SUPPLIED TEXT =
2.2. Surface Chemistry

The surface chemistry of PEMs was characterized using FTIR. The FTIR studies of PEMs were carried out to determine the appearance of the β-PVDF. The FTIR spectra of pure PVDF and modified PEMs are shown in Figure 2. With pure PVDF, the characteristic peaks at 1414 cm⁻¹, 1233 cm⁻¹, 1176 cm⁻¹ and 881 cm⁻¹ were assigned to –CH₂– deformation [40], –C–F– stretching, and –CF₂– stretching, and an amorphous band of PVDF was noted [41]. Characteristic bands of the α-phase were observed at 763 (–CH₂– rocking) and 615 cm⁻¹ (–CF₂– bending and CCC skeletal bending). The characteristic peaks of β-PVDF were observed at 840 and 510 cm⁻¹. Furthermore, the bands at 840 cm⁻¹ indicated –CH₂– rocking and –CF₂– stretching, and those at 510 cm⁻¹ indicated CF₂. It is noteworthy that PVDF/nano-clay/PVP PEMs showed one peak at 1661 cm⁻¹ (C–O) from the combined contribution of nano-clay and carbonyl groups of PVP. The fraction of the electro-active β-phase, F(β), in PEMs was calculated using the Lambert-Beer law stated in Equation (1). The relationship between the F(β) with clay and the PVP content (% weight) is depicted in Figure 3. The β-phase fraction increased with increasing the concentration of nano-clay. However, beyond a certain concentration of nano-clay, the β-phase fraction decreased. The highest β fraction (91%) was obtained with a concentration of nano-clay at 8%. The β phase of PVDF presented the highest electroactive properties. The addition of modified montmorillonite to PVDF promoted the change of α to β phases of the PVDF crystals [42]. The degree of their dielectric properties was equivalent to the number of the β-phase in the PEMs. Therefore, it can be verified from the FTIR data that the nano-clay increased the nucleation as well as the stabilization of the electroactive β phase in PVDF.

DATA EXTRACTS =

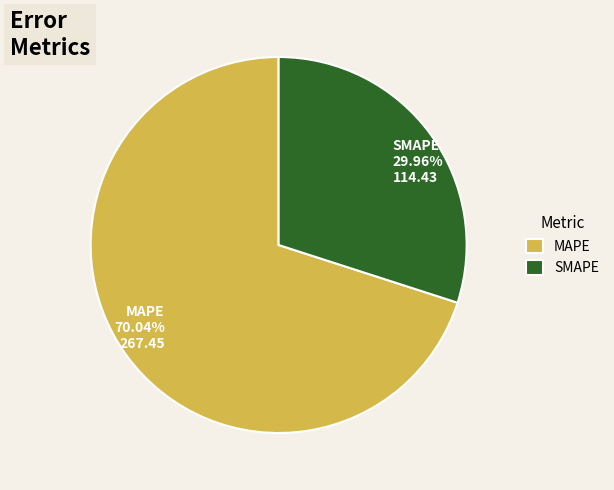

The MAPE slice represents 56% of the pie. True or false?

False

* * *

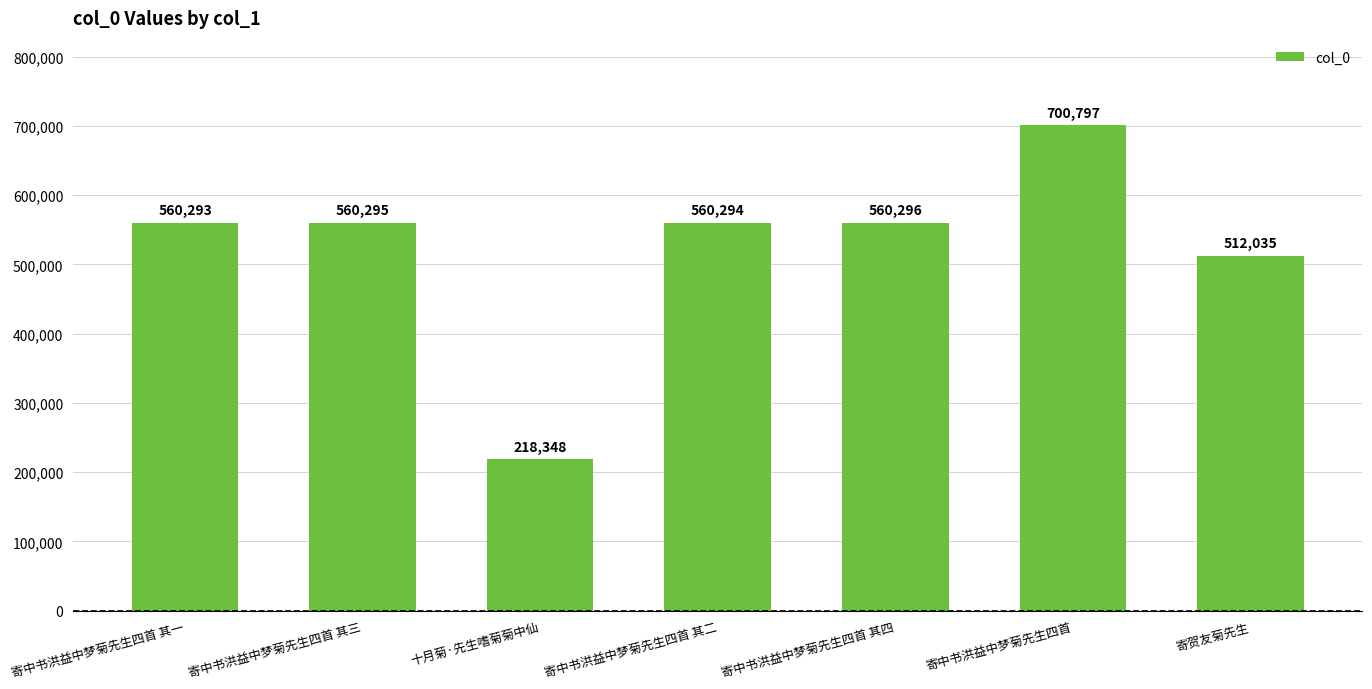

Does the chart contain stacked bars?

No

HOW TO COMPLETE THIS TASK = Reproduce the entire surface chemistry passage word for word, from its heading to its final sentence.

OUTPUT OF THE EXERCISE =
2.2. Surface Chemistry

The surface chemistry of PEMs was characterized using FTIR. The FTIR studies of PEMs were carried out to determine the appearance of the β-PVDF. The FTIR spectra of pure PVDF and modified PEMs are shown in Figure 2. With pure PVDF, the characteristic peaks at 1414 cm⁻¹, 1233 cm⁻¹, 1176 cm⁻¹ and 881 cm⁻¹ were assigned to –CH₂– deformation [40], –C–F– stretching, and –CF₂– stretching, and an amorphous band of PVDF was noted [41]. Characteristic bands of the α-phase were observed at 763 (–CH₂– rocking) and 615 cm⁻¹ (–CF₂– bending and CCC skeletal bending). The characteristic peaks of β-PVDF were observed at 840 and 510 cm⁻¹. Furthermore, the bands at 840 cm⁻¹ indicated –CH₂– rocking and –CF₂– stretching, and those at 510 cm⁻¹ indicated CF₂. It is noteworthy that PVDF/nano-clay/PVP PEMs showed one peak at 1661 cm⁻¹ (C–O) from the combined contribution of nano-clay and carbonyl groups of PVP. The fraction of the electro-active β-phase, F(β), in PEMs was calculated using the Lambert-Beer law stated in Equation (1). The relationship between the F(β) with clay and the PVP content (% weight) is depicted in Figure 3. The β-phase fraction increased with increasing the concentration of nano-clay. However, beyond a certain concentration of nano-clay, the β-phase fraction decreased. The highest β fraction (91%) was obtained with a concentration of nano-clay at 8%. The β phase of PVDF presented the highest electroactive properties. The addition of modified montmorillonite to PVDF promoted the change of α to β phases of the PVDF crystals [42]. The degree of their dielectric properties was equivalent to the number of the β-phase in the PEMs. Therefore, it can be verified from the FTIR data that the nano-clay increased the nucleation as well as the stabilization of the electroactive β phase in PVDF.